Entries provided Start Marker

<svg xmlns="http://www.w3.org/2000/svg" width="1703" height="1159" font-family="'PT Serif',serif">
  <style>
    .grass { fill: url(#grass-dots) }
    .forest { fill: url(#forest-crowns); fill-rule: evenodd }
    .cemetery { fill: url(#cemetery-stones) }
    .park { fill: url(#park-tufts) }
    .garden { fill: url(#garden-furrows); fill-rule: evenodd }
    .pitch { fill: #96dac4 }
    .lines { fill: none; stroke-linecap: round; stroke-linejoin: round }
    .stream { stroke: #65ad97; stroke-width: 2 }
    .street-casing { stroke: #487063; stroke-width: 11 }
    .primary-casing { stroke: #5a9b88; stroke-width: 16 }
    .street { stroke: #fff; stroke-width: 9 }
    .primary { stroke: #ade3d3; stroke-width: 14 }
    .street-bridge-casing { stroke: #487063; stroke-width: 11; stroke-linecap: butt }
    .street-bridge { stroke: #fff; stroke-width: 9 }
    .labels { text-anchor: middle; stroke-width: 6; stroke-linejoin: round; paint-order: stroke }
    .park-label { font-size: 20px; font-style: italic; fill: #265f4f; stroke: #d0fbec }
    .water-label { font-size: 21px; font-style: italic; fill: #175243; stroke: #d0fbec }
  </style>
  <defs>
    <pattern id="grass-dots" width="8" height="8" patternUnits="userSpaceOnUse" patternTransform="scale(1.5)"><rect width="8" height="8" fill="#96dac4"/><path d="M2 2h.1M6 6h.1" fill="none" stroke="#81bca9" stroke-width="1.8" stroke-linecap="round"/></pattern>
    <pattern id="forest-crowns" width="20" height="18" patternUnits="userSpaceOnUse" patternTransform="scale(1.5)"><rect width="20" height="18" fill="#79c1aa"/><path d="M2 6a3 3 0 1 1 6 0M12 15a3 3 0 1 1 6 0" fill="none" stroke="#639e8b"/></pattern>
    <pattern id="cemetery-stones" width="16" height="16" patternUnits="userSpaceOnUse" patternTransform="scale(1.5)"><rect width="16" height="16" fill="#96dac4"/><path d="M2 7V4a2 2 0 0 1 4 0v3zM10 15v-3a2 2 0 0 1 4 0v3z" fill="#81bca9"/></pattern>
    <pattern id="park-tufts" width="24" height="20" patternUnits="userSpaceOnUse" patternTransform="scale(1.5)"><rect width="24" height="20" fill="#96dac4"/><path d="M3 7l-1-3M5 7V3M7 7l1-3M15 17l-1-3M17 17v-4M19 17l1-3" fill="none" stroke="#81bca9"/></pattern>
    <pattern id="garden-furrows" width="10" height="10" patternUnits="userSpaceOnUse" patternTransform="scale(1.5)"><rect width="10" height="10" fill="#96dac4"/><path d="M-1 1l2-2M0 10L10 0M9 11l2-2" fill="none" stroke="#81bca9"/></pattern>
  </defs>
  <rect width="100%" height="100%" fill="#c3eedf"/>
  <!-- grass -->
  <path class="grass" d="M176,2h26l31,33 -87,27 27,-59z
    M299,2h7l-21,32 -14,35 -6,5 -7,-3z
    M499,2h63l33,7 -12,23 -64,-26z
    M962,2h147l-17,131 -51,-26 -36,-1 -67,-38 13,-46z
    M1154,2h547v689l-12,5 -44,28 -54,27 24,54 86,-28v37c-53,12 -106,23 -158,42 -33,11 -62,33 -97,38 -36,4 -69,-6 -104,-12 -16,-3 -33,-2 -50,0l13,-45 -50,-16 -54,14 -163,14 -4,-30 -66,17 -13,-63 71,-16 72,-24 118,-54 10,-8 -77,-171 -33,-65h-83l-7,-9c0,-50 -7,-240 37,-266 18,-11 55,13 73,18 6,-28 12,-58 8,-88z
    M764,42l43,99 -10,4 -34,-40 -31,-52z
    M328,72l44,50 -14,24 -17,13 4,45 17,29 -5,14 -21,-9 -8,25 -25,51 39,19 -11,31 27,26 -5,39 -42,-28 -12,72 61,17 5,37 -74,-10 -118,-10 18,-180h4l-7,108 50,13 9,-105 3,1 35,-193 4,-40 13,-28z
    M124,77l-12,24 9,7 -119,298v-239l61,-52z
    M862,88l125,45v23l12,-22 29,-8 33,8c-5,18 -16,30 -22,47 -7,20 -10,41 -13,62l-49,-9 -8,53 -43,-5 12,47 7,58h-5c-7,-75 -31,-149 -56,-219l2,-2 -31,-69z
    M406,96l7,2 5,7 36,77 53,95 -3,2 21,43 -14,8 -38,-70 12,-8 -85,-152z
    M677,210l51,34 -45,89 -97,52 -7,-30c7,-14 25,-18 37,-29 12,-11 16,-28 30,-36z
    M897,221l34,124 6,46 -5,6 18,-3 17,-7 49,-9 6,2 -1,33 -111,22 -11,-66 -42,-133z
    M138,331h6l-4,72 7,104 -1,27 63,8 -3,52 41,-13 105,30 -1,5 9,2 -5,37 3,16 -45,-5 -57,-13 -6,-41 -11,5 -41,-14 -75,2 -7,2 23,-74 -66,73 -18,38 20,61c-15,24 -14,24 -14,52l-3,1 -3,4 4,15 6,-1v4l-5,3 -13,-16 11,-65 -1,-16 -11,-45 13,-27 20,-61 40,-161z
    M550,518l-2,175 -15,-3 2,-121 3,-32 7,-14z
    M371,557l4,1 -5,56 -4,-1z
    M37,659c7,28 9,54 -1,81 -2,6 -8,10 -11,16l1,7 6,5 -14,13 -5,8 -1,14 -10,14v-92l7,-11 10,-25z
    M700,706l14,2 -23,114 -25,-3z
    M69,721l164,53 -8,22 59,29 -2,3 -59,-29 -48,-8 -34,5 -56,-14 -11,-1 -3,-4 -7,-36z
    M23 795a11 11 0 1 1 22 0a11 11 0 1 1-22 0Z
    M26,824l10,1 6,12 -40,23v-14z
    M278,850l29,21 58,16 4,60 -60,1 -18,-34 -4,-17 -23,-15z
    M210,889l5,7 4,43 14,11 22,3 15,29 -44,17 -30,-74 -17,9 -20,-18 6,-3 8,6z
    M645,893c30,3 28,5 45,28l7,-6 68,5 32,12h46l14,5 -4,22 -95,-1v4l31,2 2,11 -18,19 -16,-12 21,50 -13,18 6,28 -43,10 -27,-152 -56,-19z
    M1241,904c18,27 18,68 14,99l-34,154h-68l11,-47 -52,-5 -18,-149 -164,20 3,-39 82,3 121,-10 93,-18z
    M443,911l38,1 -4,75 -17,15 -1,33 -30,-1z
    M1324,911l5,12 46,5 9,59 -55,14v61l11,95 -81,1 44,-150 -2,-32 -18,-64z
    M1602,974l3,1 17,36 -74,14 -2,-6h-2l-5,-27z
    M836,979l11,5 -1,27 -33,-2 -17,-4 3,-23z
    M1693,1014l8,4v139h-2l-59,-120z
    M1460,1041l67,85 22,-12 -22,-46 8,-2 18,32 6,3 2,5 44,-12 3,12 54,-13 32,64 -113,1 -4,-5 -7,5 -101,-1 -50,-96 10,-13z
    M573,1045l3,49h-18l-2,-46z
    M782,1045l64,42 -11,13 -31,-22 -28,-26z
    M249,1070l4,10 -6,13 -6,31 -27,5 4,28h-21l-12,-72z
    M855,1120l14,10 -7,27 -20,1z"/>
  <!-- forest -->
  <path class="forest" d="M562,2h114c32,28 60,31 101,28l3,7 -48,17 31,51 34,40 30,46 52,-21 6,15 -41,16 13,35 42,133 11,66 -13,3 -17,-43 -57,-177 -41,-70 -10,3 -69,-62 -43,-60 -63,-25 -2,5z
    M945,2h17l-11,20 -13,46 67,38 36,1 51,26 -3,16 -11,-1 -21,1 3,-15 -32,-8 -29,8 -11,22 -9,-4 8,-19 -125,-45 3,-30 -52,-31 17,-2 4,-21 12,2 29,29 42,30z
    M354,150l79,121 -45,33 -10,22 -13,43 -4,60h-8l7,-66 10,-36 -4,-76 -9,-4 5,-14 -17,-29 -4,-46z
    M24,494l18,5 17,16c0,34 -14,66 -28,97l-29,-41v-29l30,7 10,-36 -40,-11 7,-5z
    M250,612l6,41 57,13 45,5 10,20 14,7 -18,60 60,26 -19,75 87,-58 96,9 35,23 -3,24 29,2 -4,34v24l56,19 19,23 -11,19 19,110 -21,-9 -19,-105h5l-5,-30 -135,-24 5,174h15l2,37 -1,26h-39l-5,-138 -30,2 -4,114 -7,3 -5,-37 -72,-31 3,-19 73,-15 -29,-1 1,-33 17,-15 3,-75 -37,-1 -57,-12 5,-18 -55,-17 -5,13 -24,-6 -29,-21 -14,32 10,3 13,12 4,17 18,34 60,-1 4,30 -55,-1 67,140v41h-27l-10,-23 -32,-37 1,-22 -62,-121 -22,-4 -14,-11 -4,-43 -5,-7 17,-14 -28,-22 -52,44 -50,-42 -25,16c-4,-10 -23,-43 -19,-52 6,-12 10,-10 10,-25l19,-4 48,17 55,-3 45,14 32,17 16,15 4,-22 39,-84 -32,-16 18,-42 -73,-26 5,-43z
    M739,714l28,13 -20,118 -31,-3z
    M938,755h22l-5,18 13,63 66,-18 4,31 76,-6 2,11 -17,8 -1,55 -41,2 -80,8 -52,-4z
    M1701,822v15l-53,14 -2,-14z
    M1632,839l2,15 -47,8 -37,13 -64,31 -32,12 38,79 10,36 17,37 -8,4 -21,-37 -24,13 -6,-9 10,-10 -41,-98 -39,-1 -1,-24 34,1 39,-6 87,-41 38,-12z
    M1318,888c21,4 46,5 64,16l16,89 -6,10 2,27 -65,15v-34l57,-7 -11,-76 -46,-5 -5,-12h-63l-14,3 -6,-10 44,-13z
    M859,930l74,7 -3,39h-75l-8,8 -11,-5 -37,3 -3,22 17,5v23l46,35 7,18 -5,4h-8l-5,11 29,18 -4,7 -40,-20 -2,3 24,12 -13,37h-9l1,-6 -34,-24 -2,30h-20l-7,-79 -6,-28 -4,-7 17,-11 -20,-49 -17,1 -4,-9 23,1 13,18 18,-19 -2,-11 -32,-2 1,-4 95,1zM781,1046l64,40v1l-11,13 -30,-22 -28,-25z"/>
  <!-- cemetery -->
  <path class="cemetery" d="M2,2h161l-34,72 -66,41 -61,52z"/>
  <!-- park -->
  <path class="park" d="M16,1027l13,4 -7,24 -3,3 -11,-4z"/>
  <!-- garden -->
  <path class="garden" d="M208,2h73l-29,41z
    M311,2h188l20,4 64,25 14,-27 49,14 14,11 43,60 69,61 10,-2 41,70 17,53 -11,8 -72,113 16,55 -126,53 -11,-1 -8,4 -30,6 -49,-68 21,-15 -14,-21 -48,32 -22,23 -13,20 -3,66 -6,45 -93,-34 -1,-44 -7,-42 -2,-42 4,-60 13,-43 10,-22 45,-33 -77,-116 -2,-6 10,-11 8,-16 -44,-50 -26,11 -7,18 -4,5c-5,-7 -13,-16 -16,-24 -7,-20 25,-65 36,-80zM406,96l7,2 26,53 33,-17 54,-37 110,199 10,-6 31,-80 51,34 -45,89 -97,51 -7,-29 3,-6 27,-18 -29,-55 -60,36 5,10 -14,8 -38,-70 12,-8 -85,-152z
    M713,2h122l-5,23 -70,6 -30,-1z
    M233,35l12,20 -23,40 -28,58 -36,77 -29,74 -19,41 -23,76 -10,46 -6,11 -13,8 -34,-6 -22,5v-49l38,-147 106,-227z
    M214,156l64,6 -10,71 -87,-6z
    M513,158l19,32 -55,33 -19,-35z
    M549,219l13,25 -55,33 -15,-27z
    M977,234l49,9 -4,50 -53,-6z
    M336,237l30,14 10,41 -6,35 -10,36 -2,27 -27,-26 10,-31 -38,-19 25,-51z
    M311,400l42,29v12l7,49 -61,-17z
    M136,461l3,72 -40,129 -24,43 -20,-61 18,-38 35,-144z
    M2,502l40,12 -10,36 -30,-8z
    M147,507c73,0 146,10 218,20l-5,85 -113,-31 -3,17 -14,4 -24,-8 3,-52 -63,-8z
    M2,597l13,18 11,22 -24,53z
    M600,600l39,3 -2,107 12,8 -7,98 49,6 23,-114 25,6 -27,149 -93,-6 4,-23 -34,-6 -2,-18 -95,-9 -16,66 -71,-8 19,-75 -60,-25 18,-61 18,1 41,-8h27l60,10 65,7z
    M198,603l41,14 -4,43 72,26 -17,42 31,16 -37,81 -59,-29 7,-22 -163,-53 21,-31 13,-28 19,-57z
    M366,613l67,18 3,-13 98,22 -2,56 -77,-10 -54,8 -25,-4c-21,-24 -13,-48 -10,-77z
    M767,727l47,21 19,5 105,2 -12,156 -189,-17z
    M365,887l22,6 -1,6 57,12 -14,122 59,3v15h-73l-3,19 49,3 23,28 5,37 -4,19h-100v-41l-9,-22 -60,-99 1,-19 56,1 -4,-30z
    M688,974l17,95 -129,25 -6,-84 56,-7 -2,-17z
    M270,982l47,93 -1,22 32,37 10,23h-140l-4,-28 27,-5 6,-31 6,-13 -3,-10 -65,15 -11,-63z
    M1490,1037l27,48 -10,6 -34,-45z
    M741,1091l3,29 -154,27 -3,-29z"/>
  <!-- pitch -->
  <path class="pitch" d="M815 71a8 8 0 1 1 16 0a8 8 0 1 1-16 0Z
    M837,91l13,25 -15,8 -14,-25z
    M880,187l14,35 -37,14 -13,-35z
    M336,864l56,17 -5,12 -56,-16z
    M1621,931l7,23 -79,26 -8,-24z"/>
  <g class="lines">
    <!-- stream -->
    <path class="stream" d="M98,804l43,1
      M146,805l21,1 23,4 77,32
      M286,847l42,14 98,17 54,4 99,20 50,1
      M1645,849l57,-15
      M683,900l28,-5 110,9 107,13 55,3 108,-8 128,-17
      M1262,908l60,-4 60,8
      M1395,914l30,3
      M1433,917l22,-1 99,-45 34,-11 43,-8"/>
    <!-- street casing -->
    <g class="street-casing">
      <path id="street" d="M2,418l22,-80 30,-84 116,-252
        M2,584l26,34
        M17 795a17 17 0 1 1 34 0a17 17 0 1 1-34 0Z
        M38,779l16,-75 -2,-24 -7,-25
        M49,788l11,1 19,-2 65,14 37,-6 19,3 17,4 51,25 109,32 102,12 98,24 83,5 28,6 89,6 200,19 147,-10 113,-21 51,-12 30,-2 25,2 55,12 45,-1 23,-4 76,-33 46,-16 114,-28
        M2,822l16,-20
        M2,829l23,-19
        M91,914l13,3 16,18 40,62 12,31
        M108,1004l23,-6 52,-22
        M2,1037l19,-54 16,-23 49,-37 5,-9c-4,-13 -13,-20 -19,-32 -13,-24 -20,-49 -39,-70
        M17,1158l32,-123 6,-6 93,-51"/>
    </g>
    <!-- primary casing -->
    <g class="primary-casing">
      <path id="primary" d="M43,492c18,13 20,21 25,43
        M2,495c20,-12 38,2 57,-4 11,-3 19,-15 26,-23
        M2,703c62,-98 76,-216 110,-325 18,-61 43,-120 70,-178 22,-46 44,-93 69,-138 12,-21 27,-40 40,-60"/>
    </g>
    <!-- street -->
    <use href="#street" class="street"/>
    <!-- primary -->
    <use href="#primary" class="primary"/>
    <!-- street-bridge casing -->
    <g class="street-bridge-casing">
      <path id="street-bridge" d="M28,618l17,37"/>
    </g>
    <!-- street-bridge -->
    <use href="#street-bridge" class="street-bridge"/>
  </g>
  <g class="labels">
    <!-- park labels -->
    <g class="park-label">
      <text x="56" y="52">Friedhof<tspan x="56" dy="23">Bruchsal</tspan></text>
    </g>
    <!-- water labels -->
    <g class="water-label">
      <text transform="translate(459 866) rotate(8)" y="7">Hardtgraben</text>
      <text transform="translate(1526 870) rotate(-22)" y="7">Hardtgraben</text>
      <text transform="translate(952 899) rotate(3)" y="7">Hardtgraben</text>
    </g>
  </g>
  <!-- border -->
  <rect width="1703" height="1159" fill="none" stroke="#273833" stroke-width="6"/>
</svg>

Entries provided End Marker

• **Instructions for the task**: Search the entries for the word "lines", then gather every line that has it.

• **Result of this exercise**:
    .lines { fill: none; stroke-linecap: round; stroke-linejoin: round }
  <g class="lines">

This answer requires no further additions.